Throughout the year 2019, fourteen artists, designers and architects realized site-specific works and installations in conjunction with Alternatives for Living. Blueprints for Haus Lange and Haus Esters. Ideas were developed, discussed, altered and then implemented.
For all the participants as well as for us from the Kunstmuseen Krefeld, this project, which marked the centennial of the Bauhaus, was an outstanding and challenging experiment.
On the one hand, we greatly expanded the classic exhibition format, combining practice and theory with an array of different formats, for example with a FabLab, with seminars and a BarCamp, with guided tours and an Augmented Reality, with lectures, films and workshops, just to name a few. Numerous cooperation partners upheld the project with ideas from their own perspective.

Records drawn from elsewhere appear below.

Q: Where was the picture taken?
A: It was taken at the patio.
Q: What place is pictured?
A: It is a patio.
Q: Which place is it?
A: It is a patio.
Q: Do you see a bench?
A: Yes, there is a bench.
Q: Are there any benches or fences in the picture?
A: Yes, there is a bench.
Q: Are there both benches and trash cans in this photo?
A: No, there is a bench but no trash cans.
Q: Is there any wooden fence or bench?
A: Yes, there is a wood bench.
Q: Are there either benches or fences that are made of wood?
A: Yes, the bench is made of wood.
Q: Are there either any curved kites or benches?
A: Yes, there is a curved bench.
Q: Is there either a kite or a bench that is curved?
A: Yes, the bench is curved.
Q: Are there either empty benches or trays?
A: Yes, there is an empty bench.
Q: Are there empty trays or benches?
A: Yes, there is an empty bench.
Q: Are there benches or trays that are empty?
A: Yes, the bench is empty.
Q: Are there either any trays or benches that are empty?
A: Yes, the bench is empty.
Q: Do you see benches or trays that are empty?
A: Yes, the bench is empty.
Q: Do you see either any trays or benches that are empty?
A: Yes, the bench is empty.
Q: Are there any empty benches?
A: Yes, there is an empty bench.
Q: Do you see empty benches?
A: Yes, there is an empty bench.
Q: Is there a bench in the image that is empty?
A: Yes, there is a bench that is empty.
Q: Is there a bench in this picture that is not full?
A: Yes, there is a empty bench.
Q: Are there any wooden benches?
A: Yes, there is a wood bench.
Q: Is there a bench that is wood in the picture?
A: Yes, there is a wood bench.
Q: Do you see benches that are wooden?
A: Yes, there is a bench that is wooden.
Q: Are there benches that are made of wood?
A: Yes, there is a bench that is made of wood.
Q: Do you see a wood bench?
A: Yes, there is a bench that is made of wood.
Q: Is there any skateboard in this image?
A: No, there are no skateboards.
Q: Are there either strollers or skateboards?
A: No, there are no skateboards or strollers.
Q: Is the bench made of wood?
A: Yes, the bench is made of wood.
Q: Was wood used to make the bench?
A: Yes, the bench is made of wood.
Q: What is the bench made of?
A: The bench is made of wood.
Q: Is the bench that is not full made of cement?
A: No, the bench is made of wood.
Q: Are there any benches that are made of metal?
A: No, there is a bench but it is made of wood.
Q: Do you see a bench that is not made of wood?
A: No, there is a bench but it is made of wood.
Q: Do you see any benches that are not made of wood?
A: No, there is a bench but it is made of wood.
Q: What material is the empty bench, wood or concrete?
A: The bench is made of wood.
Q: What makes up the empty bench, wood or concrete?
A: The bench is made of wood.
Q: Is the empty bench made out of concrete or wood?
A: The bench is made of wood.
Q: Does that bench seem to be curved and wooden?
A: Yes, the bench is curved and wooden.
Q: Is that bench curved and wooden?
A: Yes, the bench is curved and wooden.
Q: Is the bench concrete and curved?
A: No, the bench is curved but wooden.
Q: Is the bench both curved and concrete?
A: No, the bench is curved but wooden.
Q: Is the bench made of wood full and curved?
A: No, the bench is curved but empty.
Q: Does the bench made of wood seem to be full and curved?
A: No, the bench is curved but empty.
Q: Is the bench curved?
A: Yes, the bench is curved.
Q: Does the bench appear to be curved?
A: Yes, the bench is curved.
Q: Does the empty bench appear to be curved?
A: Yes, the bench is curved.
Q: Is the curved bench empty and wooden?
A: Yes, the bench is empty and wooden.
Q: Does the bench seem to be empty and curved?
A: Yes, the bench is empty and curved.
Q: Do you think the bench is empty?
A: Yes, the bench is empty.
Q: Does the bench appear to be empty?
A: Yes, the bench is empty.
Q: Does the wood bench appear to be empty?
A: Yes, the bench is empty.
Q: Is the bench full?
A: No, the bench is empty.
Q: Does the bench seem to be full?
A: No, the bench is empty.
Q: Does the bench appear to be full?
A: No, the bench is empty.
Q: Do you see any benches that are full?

With these different strategies, the crucial themes of utopia, mobility and dystopia along with the modern architecture by Ludwig Mies van der Rohe were reflected anew, reexamined and reinterpreted.
Museum practices were expanded in this way in the direction of an integrative and processual notion of museum. Or put simply: it was possible to discuss the future in the museum, to talk there about the interaction between art, architecture and design as well as about developments in society.
The future is, on the one hand, the key word behind another experimental path we took in conjunction with Alternatives for Living. We invited fourteen protagonists to each look into the future with a new work created especially for Krefeld and for Haus Lange and House Esters.
Future and progress in truth means thinking about how life will be lived tomorrow in terms of present day ideas. Progress in the direction of the future is currently above all measured in technical innovations, scientific insights and economic achievements. Creative minds are capable of opening up very different paths and concepts.
The fourteen artists, designers and architects from the Alternatives for Living project likewise demonstrate with their new works and installations just how complex and inconclusive the answers to questions concerning life and living in the future are. Utopian and dystopian thoughts are consequently often very close to each other. Seeing the future as a better, socially just, aesthetically pervaded and thus positive utopia is frequently fractured. Doubts seem to have fundamentally called a brave new idyllic future world into question; almost all the works also encompass dystopian aspects.
It is precisely the fact that our future is currently conceived as utopian as well as dystopian reflects the responsibility with which a future conception of the world should be encountered.